___ Gegebenes Material

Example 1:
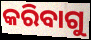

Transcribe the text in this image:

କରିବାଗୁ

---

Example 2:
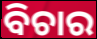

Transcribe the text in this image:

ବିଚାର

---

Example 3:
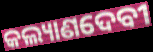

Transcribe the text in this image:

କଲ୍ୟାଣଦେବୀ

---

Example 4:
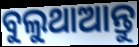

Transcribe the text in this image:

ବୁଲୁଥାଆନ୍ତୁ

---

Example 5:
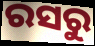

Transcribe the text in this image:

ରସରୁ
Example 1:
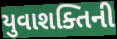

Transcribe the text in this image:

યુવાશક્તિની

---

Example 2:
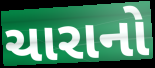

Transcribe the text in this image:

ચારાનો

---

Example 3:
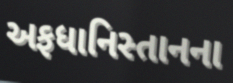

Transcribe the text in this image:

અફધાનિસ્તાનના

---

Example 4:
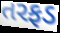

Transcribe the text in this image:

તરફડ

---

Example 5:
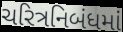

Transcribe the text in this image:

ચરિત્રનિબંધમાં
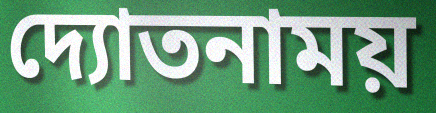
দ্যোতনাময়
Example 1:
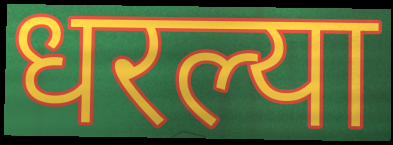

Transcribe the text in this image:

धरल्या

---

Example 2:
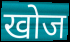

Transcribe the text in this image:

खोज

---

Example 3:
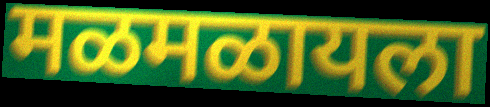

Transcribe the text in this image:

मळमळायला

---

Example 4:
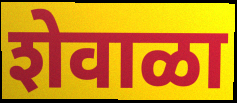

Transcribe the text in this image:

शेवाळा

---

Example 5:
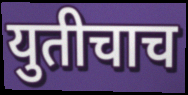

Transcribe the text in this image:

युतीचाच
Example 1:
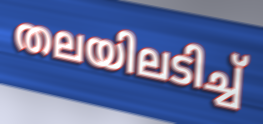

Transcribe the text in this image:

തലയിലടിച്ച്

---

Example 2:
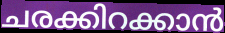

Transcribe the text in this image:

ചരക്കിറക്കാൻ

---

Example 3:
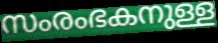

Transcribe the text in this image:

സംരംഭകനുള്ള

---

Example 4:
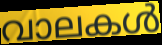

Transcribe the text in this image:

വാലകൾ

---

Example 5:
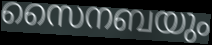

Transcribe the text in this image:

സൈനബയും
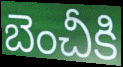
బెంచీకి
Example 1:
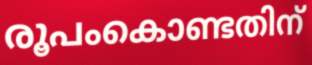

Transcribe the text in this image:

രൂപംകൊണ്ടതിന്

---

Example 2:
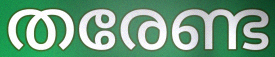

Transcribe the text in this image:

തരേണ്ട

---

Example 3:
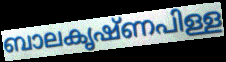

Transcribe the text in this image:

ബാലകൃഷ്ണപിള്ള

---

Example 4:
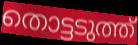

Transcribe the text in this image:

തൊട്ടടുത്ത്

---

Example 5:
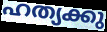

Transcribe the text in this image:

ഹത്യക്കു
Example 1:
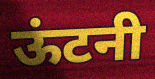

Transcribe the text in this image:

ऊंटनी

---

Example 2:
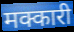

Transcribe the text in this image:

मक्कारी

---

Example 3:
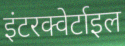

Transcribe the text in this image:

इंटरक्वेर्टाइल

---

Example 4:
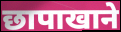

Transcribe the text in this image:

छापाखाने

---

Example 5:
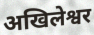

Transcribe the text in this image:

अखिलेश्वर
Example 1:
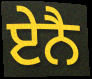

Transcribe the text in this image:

______

## Arbeitsauftrag
Schreibe das gesamte Material oben Zeile für Zeile unverändert ab. Lass dabei die Bilder weg.

## Gelöste Aufgabe
Example 1:

Transcribe the text in this image:

କରିବାଗୁ

---

Example 2:

Transcribe the text in this image:

ବିଚାର

---

Example 3:

Transcribe the text in this image:

କଲ୍ୟାଣଦେବୀ

---

Example 4:

Transcribe the text in this image:

ବୁଲୁଥାଆନ୍ତୁ

---

Example 5:

Transcribe the text in this image:

ରସରୁ
Example 1:

Transcribe the text in this image:

યુવાશક્તિની

---

Example 2:

Transcribe the text in this image:

ચારાનો

---

Example 3:

Transcribe the text in this image:

અફધાનિસ્તાનના

---

Example 4:

Transcribe the text in this image:

તરફડ

---

Example 5:

Transcribe the text in this image:

ચરિત્રનિબંધમાં
দ্যোতনাময়
Example 1:

Transcribe the text in this image:

धरल्या

---

Example 2:

Transcribe the text in this image:

खोज

---

Example 3:

Transcribe the text in this image:

मळमळायला

---

Example 4:

Transcribe the text in this image:

शेवाळा

---

Example 5:

Transcribe the text in this image:

युतीचाच
Example 1:

Transcribe the text in this image:

തലയിലടിച്ച്

---

Example 2:

Transcribe the text in this image:

ചരക്കിറക്കാൻ

---

Example 3:

Transcribe the text in this image:

സംരംഭകനുള്ള

---

Example 4:

Transcribe the text in this image:

വാലകൾ

---

Example 5:

Transcribe the text in this image:

സൈനബയും
బెంచీకి
Example 1:

Transcribe the text in this image:

രൂപംകൊണ്ടതിന്

---

Example 2:

Transcribe the text in this image:

തരേണ്ട

---

Example 3:

Transcribe the text in this image:

ബാലകൃഷ്ണപിള്ള

---

Example 4:

Transcribe the text in this image:

തൊട്ടടുത്ത്

---

Example 5:

Transcribe the text in this image:

ഹത്യക്കു
Example 1:

Transcribe the text in this image:

ऊंटनी

---

Example 2:

Transcribe the text in this image:

मक्कारी

---

Example 3:

Transcribe the text in this image:

इंटरक्वेर्टाइल

---

Example 4:

Transcribe the text in this image:

छापाखाने

---

Example 5:

Transcribe the text in this image:

अखिलेश्वर
Example 1:

Transcribe the text in this image:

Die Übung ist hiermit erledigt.